“The happier you are, the less you need.”
-Francesca Lia Block
I'm writing this in nothing but my underwear in a tent in a park while sipping on my ramen....
Ok....not really...but if I was, I know I'd make it work...
On New Year's day I backed into my sister's car. In the beginning, I would have been shattered....my material things were all I used to feel I had left after Michael died. Instead I couldn't stop laughing and smiling and grasping how little all of it mattered!
Little by little over the past 5 years, I've been challenged with facing whether or not the physical or material actually would be the connection to memories and happiness.
Floods, wrecks, lost items, donated things, etc. etc....and the transition continues to happen daily.
The love and memories are no less.
My life and soul are just better.
And like the quote says, I guess that when that mixture of forced, realized, learned, and tortured comes together...you end up with the potion, the combination, that equates to something that seemed as foreign as a leprechaun riding a unicorn down a rainbow to reach its pot of gold....
You end up with the realization that you are happy.

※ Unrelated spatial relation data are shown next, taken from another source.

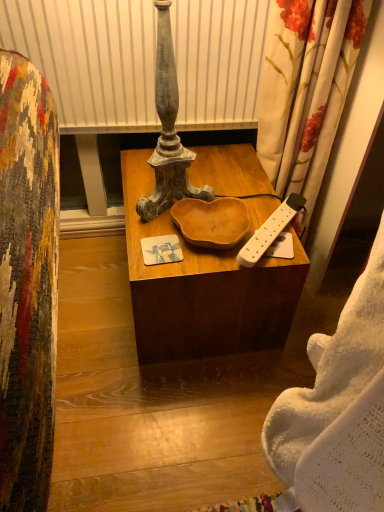
Question: Can you confirm if white knitted blanket at right is thinner than wooden bowl at center?

Choices:
 (A) no
 (B) yes

Answer: (B)

Question: Is white knitted blanket at right not within wooden bowl at center?

Choices:
 (A) yes
 (B) no

Answer: (A)

Question: Is white knitted blanket at right placed right next to wooden bowl at center?

Choices:
 (A) no
 (B) yes

Answer: (A)

Question: Is white knitted blanket at right behind wooden bowl at center?

Choices:
 (A) no
 (B) yes

Answer: (A)

Question: From the image's perspective, is white knitted blanket at right beneath wooden bowl at center?

Choices:
 (A) no
 (B) yes

Answer: (B)

Question: Is wooden bowl at center located within white knitted blanket at right?

Choices:
 (A) yes
 (B) no

Answer: (B)

Question: Is white plastic remote control at right thinner than white knitted blanket at right?

Choices:
 (A) no
 (B) yes

Answer: (B)

Question: Can you confirm if white plastic remote control at right is positioned to the right of white knitted blanket at right?

Choices:
 (A) no
 (B) yes

Answer: (A)

Question: From the image's perspective, is white plastic remote control at right below white knitted blanket at right?

Choices:
 (A) yes
 (B) no

Answer: (B)

Question: Can you confirm if white plastic remote control at right is shorter than white knitted blanket at right?

Choices:
 (A) yes
 (B) no

Answer: (A)

Question: Does white plastic remote control at right have a smaller size compared to white knitted blanket at right?

Choices:
 (A) no
 (B) yes

Answer: (B)

Question: Would you say white plastic remote control at right is a long distance from white knitted blanket at right?

Choices:
 (A) yes
 (B) no

Answer: (B)

Question: Is there a large distance between wooden bowl at center and white knitted blanket at right?

Choices:
 (A) yes
 (B) no

Answer: (B)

I have noticed the tendency to cling to my "stuff" since Dave died, too. Like you said, it's ALL I have left. That and the cats he loved so much. But, it's all stuff (except for the furballs - they're family members). Stuff comes and goes. It's what is inside of us that lasts. It's hard not to cling though. I feel like I'm hanging on by a thread to comfort and a feeling of home. I'm trying so hard to cultivate that feeling from within me. It's rough.
ReplyDeleteI have felt as you do. The material is definately not as important anymore and I would trade it all to be with my husband again.